Relatively speaking RDFa seems relatively complex to use and implement. Microformats are popular, yet limited in scope currently, and also I have a bit of an issue with using classes to describe data. Microdata seems like it will be the future for tagging content, but has limited support and is still in the early stages. Having said that Google uses Microdata, and where Google goes, others follow.
As a fellow web developer, I completely agree on the your assessment on the future of metadata on the web.
ReplyDeleteThat being said, according to Google, all three of the types of semantic markup you've been discussing are actually supported by google to some extent according to what I've read earlier this morning.
http://www.google.com/support/webmasters/bin/topic.py?topic=21997
Then again, HTML5 has various other benefits (iPhone video, simpler and more semantic markup, etc) in addition to having one of the most straightforward microdata markup schemes for SEO.
It's my opinion that this is the direction the web is going to be taking.
Hi James,
ReplyDeleteThanks for the comment.
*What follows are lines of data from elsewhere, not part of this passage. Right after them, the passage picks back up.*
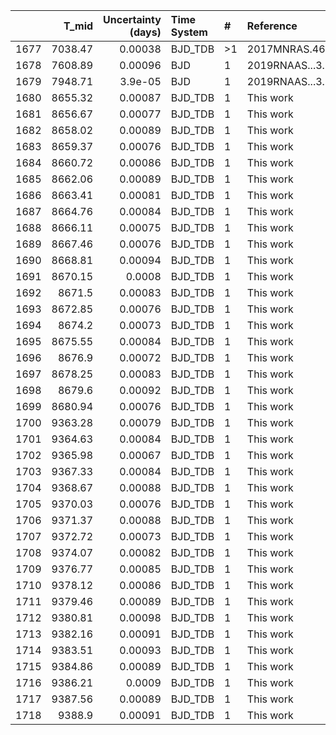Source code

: |      |   T_mid |   Uncertainty (days) | Time System   | #   | Reference           |
|-----:|--------:|---------------------:|:--------------|:----|:--------------------|
| 1677 | 7038.47 |              0.00038 | BJD_TDB       | >1  | 2017MNRAS.468..835B |
| 1678 | 7608.89 |              0.00096 | BJD           | 1   | 2019RNAAS...3...35O |
| 1679 | 7948.71 |              3.9e-05 | BJD           | 1   | 2019RNAAS...3...35O |
| 1680 | 8655.32 |              0.00087 | BJD_TDB       | 1   | This work           |
| 1681 | 8656.67 |              0.00077 | BJD_TDB       | 1   | This work           |
| 1682 | 8658.02 |              0.00089 | BJD_TDB       | 1   | This work           |
| 1683 | 8659.37 |              0.00076 | BJD_TDB       | 1   | This work           |
| 1684 | 8660.72 |              0.00086 | BJD_TDB       | 1   | This work           |
| 1685 | 8662.06 |              0.00089 | BJD_TDB       | 1   | This work           |
| 1686 | 8663.41 |              0.00081 | BJD_TDB       | 1   | This work           |
| 1687 | 8664.76 |              0.00084 | BJD_TDB       | 1   | This work           |
| 1688 | 8666.11 |              0.00075 | BJD_TDB       | 1   | This work           |
| 1689 | 8667.46 |              0.00076 | BJD_TDB       | 1   | This work           |
| 1690 | 8668.81 |              0.00094 | BJD_TDB       | 1   | This work           |
| 1691 | 8670.15 |              0.0008  | BJD_TDB       | 1   | This work           |
| 1692 | 8671.5  |              0.00083 | BJD_TDB       | 1   | This work           |
| 1693 | 8672.85 |              0.00076 | BJD_TDB       | 1   | This work           |
| 1694 | 8674.2  |              0.00073 | BJD_TDB       | 1   | This work           |
| 1695 | 8675.55 |              0.00084 | BJD_TDB       | 1   | This work           |
| 1696 | 8676.9  |              0.00072 | BJD_TDB       | 1   | This work           |
| 1697 | 8678.25 |              0.00083 | BJD_TDB       | 1   | This work           |
| 1698 | 8679.6  |              0.00092 | BJD_TDB       | 1   | This work           |
| 1699 | 8680.94 |              0.00076 | BJD_TDB       | 1   | This work           |
| 1700 | 9363.28 |              0.00079 | BJD_TDB       | 1   | This work           |
| 1701 | 9364.63 |              0.00084 | BJD_TDB       | 1   | This work           |
| 1702 | 9365.98 |              0.00067 | BJD_TDB       | 1   | This work           |
| 1703 | 9367.33 |              0.00084 | BJD_TDB       | 1   | This work           |
| 1704 | 9368.67 |              0.00088 | BJD_TDB       | 1   | This work           |
| 1705 | 9370.03 |              0.00076 | BJD_TDB       | 1   | This work           |
| 1706 | 9371.37 |              0.00088 | BJD_TDB       | 1   | This work           |
| 1707 | 9372.72 |              0.00073 | BJD_TDB       | 1   | This work           |
| 1708 | 9374.07 |              0.00082 | BJD_TDB       | 1   | This work           |
| 1709 | 9376.77 |              0.00085 | BJD_TDB       | 1   | This work           |
| 1710 | 9378.12 |              0.00086 | BJD_TDB       | 1   | This work           |
| 1711 | 9379.46 |              0.00089 | BJD_TDB       | 1   | This work           |
| 1712 | 9380.81 |              0.00098 | BJD_TDB       | 1   | This work           |
| 1713 | 9382.16 |              0.00091 | BJD_TDB       | 1   | This work           |
| 1714 | 9383.51 |              0.00093 | BJD_TDB       | 1   | This work           |
| 1715 | 9384.86 |              0.00089 | BJD_TDB       | 1   | This work           |
| 1716 | 9386.21 |              0.0009  | BJD_TDB       | 1   | This work           |
| 1717 | 9387.56 |              0.00089 | BJD_TDB       | 1   | This work           |
| 1718 | 9388.9  |              0.00091 | BJD_TDB       | 1   | This work           |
You're right with Google currently supporting all three types of semantic markup to varying extents, but it still all feels a little messy to me this attempt at describing data, with loads of different companies taking loads of different approaches and no de facto standard anywhere.
Like you rightly point out though, HTML5, along with all its other features, also has some new elements like 'nav', 'details' and 'menu' to name a few, which could help pave the way for making data more structured and processed easier. Just a shame we have to accommodate legacy browsers as web developers, and wait for all browsers to become compliant.